Create a Notification for Errors on a Given EVPN VNI
This example creates a notification integration with a PagerDuty channel called pd-netq-events. It then creates a rule evpnVni and a filter called 3vni42 for any error messages from VNI 42 on the EVPN overlay network. The result is that any event messages from VNI 42 with a severity level of ‘error’ are filtered to the pd-netq-events channel.
Create a Notification for Configuration File Changes
This example creates a notification integration with a Slack channel called slk-netq-events. It then creates a rule sysconf and a filter called configChange for any configuration file update messages. The result is that any configuration update messages are filtered to the slk-netq-events channel.
Create a Notification for When a Service Goes Down
This example creates a notification integration with a Slack channel called slk-netq-events. It then creates a rule svcStatus and a filter called svcDown for any services state messages indicating a service is no longer operational.
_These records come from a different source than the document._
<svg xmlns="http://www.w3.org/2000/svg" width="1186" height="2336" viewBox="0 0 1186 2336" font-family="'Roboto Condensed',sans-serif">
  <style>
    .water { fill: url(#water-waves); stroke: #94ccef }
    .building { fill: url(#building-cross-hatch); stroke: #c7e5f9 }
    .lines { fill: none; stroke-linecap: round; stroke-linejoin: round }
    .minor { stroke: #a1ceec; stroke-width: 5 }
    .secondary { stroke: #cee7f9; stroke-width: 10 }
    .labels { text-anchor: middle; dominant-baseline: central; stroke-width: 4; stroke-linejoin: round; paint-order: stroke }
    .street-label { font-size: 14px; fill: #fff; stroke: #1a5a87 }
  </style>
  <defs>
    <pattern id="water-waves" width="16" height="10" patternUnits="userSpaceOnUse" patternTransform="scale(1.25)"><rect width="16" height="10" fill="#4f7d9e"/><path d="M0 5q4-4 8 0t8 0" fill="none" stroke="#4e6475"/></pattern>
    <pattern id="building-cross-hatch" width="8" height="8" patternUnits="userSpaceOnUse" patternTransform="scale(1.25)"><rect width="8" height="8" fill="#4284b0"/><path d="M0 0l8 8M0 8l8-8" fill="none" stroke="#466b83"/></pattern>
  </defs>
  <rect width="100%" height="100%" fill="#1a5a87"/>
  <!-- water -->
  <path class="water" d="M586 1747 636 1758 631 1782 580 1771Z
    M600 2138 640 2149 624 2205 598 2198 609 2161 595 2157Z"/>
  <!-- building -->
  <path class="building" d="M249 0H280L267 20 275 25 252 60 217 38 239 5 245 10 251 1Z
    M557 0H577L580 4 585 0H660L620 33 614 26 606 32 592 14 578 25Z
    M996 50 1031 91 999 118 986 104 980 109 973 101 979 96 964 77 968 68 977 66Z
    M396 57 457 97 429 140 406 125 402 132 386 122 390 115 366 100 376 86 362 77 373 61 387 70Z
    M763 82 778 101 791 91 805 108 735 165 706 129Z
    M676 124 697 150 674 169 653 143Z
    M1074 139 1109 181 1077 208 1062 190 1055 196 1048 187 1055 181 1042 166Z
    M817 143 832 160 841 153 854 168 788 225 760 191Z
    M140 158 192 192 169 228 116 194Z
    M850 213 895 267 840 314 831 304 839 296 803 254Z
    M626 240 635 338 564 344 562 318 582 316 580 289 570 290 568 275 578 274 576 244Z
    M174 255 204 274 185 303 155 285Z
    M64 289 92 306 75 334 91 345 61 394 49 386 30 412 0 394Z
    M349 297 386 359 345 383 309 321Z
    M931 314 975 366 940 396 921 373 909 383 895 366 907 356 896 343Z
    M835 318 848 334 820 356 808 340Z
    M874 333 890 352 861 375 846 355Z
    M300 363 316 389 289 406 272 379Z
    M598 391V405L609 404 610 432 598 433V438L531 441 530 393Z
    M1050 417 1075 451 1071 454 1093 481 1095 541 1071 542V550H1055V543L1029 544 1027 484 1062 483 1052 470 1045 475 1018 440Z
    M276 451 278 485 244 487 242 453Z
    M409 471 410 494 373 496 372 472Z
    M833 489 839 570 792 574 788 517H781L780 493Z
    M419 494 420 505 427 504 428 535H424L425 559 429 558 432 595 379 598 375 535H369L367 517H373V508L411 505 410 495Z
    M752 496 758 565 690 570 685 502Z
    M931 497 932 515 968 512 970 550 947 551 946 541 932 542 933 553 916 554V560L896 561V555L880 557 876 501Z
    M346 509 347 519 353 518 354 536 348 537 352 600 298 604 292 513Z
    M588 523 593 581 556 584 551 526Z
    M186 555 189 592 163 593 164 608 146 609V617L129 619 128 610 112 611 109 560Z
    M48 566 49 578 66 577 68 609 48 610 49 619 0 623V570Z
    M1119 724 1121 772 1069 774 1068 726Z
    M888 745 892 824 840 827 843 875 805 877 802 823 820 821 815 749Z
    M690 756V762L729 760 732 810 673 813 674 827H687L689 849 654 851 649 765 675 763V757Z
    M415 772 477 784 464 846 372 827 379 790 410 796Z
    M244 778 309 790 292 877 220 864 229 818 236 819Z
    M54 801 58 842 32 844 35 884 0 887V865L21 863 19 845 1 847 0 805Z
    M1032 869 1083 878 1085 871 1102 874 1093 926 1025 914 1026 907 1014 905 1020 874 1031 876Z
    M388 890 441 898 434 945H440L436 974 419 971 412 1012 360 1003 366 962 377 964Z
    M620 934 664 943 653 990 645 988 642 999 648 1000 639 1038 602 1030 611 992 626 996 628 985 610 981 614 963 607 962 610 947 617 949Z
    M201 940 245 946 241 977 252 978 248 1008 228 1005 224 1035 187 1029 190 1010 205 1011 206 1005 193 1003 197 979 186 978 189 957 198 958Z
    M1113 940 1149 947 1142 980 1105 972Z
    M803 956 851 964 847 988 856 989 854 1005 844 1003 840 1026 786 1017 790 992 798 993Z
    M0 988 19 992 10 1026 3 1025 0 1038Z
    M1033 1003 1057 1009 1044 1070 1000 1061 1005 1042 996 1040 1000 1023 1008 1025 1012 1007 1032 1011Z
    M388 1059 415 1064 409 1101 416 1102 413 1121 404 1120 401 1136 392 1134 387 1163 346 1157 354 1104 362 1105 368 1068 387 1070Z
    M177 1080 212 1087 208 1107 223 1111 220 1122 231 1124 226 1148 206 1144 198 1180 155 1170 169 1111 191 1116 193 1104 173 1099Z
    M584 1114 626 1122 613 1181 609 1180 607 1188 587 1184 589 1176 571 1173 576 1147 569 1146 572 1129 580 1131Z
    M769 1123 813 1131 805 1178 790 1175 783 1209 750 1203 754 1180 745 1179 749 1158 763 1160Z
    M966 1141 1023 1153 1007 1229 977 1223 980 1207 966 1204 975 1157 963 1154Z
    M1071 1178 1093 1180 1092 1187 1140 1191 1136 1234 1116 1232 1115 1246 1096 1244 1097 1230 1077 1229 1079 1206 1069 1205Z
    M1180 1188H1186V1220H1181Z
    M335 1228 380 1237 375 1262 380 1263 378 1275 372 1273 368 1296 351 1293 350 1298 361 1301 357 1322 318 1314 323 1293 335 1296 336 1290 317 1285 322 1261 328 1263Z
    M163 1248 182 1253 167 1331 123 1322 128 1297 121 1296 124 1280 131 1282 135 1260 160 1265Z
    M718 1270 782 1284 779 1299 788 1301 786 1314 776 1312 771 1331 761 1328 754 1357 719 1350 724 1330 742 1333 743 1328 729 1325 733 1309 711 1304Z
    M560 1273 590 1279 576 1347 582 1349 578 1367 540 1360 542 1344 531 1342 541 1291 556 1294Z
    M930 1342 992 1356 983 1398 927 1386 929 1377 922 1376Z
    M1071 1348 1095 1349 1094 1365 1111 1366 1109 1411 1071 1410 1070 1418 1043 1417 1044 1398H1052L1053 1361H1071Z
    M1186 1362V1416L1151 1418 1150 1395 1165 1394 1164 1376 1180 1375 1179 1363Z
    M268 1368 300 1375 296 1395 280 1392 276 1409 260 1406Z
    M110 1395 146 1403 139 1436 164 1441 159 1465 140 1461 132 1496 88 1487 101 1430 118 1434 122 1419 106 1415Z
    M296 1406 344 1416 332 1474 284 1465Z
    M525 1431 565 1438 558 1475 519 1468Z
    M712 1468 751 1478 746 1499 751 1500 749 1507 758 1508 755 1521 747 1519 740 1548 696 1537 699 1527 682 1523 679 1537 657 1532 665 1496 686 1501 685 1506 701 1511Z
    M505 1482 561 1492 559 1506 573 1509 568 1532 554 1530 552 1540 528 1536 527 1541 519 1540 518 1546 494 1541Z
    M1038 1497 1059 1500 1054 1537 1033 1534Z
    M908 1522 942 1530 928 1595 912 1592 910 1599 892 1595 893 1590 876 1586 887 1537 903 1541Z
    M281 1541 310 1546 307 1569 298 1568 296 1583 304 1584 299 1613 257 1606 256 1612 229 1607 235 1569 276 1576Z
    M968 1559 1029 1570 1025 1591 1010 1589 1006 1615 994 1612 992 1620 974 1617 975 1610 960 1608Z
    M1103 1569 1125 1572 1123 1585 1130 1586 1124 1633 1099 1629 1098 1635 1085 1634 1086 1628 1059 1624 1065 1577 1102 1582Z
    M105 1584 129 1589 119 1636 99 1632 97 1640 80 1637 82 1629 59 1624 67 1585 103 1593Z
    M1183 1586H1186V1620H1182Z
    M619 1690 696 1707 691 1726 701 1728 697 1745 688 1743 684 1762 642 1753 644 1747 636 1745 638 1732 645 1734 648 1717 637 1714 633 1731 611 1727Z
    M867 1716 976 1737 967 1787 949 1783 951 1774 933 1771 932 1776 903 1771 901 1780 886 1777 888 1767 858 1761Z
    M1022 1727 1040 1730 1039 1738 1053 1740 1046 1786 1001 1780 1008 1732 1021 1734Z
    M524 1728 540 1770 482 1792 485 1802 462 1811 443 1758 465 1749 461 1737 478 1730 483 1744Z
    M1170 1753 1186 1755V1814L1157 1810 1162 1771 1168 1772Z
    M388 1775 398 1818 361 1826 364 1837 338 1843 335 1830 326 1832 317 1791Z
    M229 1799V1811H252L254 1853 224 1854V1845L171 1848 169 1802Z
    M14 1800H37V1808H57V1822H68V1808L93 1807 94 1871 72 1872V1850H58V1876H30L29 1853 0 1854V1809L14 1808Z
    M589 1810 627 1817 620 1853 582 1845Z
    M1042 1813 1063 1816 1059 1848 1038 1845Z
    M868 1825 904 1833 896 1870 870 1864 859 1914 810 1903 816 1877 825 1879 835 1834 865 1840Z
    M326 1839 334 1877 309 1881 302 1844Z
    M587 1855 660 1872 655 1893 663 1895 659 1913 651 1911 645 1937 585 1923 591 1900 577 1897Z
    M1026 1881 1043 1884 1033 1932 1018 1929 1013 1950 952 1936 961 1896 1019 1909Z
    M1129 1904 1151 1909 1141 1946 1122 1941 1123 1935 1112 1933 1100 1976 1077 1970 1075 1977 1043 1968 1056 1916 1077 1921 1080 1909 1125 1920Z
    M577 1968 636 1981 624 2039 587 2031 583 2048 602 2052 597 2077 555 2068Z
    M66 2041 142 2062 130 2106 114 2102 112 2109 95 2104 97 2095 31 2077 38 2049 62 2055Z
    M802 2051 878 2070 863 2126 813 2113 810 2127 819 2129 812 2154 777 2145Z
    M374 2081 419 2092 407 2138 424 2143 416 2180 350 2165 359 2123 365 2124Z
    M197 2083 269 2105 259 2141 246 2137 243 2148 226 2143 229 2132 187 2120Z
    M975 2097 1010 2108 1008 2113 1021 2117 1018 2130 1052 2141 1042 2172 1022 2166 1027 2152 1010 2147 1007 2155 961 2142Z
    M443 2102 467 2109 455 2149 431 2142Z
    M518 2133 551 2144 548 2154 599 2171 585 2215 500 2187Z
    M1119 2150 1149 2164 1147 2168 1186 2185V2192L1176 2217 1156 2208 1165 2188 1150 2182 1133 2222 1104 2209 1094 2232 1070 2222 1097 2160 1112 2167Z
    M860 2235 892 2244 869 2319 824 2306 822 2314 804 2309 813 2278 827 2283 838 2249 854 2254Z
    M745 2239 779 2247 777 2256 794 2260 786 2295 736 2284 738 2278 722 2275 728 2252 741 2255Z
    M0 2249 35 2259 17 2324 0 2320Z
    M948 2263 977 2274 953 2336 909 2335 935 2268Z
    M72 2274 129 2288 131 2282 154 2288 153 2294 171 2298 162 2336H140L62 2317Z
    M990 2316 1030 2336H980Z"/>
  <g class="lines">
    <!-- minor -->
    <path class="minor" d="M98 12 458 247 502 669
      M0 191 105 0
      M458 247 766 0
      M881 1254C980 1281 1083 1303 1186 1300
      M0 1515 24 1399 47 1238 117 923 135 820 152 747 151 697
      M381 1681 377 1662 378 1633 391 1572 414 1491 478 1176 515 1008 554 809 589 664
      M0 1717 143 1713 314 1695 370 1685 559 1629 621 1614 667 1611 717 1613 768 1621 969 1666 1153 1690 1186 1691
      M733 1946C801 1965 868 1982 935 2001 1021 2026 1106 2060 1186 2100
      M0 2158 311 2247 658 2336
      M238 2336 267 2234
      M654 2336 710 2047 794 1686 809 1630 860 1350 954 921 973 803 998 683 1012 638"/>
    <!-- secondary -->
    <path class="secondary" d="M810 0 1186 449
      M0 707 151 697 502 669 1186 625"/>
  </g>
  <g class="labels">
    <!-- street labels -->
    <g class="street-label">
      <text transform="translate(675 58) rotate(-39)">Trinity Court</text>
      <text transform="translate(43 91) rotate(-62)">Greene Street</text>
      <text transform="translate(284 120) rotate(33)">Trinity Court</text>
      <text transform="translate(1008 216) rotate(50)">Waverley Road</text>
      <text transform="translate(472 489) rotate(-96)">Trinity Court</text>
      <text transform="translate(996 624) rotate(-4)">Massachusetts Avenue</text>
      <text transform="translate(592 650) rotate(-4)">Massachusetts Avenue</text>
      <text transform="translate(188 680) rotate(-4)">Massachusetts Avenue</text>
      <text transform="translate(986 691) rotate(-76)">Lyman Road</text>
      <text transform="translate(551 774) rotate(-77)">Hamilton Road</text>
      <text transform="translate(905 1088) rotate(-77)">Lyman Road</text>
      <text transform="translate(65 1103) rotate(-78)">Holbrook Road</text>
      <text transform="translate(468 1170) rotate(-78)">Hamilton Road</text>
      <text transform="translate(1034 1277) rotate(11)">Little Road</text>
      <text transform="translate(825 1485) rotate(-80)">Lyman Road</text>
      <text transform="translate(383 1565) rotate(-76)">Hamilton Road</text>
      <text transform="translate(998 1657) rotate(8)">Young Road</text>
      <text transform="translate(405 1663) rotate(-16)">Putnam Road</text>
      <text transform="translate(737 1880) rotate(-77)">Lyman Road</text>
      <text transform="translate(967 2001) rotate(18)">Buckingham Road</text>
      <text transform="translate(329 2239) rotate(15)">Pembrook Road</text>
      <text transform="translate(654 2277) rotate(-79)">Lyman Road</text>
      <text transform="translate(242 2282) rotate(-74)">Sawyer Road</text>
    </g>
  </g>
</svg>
The result is that any service down messages are filtered to the slk-netq-events channel.
Create a Filter to Drop Notifications from a Given Interface
This example creates a notification integration with a Slack channel called slk-netq-events. It then creates a rule swp52 and a filter called swp52Drop that drops all notifications for events from interface swp52.
Create a Notification for a Given Device that Has a Tendency to Overheat (Using Multiple Rules)
This example creates a notification when switch leaf04 has passed over the high temperature threshold. Two rules were necessary to create this notification, one to identify the specific device and one to identify the temperature trigger. NetQ then sends the message to the pd-netq-events channel.